### TASK REQUIREMENTS
A: In the thread about the freezing catch can line, where is the 42DD stealth can mounted?
B: Extend the thread about the freezing catch can line from the point where it stops.

### PASSAGE TO READ
┌──

# Catch can line freezing?



## SconnieGTI (Jun 10, 2012)

Hey guys, figure this would probably do me better here than in the 1.8T forum. Also searched but haven't really found much that helps me yet. 

I've got your typical, basic bolt-on and tuned mk4 1.8T and now that winter hit, I'm having an issue with one of my catch can lines freezing up almost nightly. It's the line that runs from near the crank case to the can. Every morning I can grab the line near the t-fitting and its crunchy inside. I have to take the line off and clear out all the slush inside otherwise the car smokes like all hell from the exhaust. 

I've got the 42DD stealth can, and have it mounted on the driver side headlight cover trim right at the front of the engine bay. The line in question had to make an upward turn to reach the can inlet which caused it to pinch a little bit. Thinking that was the issue, I cut the line and added an L fitting to relieve some of the tension where it was binding. However, this morning it was frozen again. 

Anybody have an idea what the issue is? My buddy has the exact same setup, lives in the same town so we have the same weather and hasn't had any issues with it freezing. I've also emptied the can thinking it was just full and condensation was backing up into the line but it still freezes. 

Thanks in advance.


----------



## wolfcastle (Jul 28, 2006)

i wouldn't worry too much about that. You vent water vapor from the case through that line....so if water vapor is in that line then it can freeze. Your friends driving habits/what brand of oil he is running/oil levels can make a difference. Lots of variables there


----------



## SconnieGTI (Jun 10, 2012)

└──

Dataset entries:
┌──

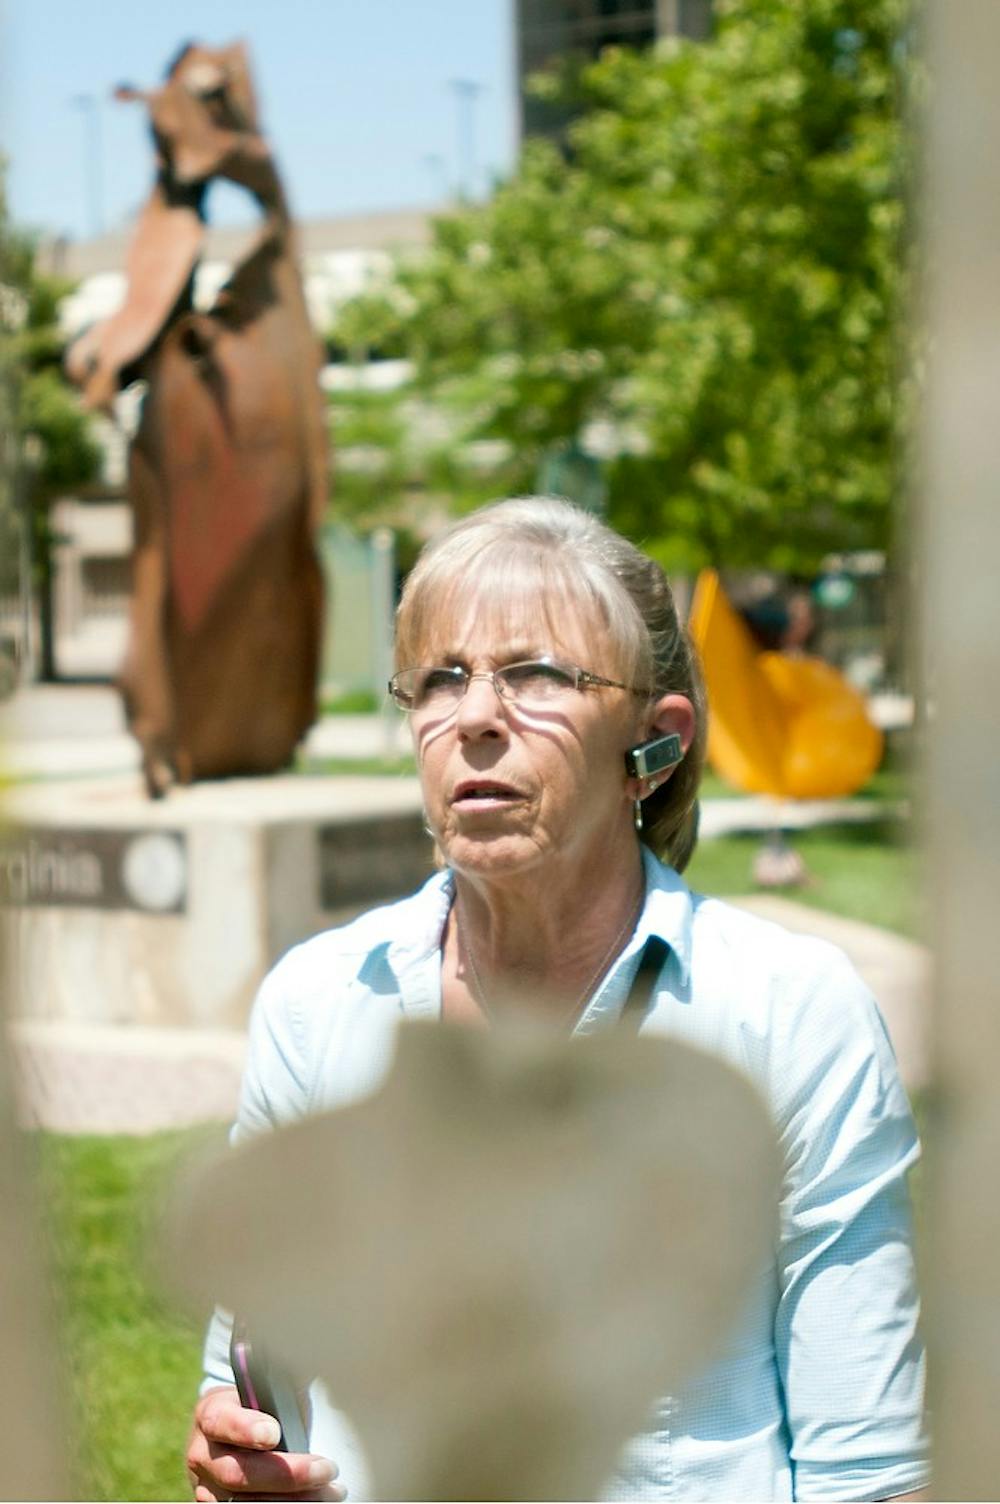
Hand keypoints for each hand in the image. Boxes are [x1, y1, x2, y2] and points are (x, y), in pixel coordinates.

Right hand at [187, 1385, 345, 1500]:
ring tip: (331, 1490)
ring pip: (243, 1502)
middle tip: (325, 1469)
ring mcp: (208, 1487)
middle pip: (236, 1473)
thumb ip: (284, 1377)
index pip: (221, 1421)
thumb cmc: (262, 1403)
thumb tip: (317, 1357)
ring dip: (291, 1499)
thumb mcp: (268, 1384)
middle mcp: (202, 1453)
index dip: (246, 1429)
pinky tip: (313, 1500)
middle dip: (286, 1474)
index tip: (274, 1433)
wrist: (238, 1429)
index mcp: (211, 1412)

└──

### ANSWERS PER TASK
A: It is mounted on the driver side headlight cover trim, right at the front of the engine bay.

B:
wolfcastle said:


> i wouldn't worry too much about that. You vent water vapor from the case through that line....so if water vapor is in that line then it can freeze. Your friends driving habits/what brand of oil he is running/oil levels can make a difference. Lots of variables there


Is there any way to keep it from freezing? Because Wisconsin winters are long so it will get real tedious if I have to do the whole process each time I go to turn my car on lol. 

Would moving the can to the strut tower or possibly the firewall so that it's closer to heat help evaporate some of that condensation? Or is that just wishful thinking?


----------



## 12V_VR (Aug 11, 2010)

SconnieGTI said:


> Is there any way to keep it from freezing? Because Wisconsin winters are long so it will get real tedious if I have to do the whole process each time I go to turn my car on lol.
> 
> Would moving the can to the strut tower or possibly the firewall so that it's closer to heat help evaporate some of that condensation? Or is that just wishful thinking?


you can't just leave it be and let lines heat up and melt the ice ? There's going to be water vapor in the lines no matter what you do. This isn't as big of a deal as your making it.


----------



## SconnieGTI (Jun 10, 2012)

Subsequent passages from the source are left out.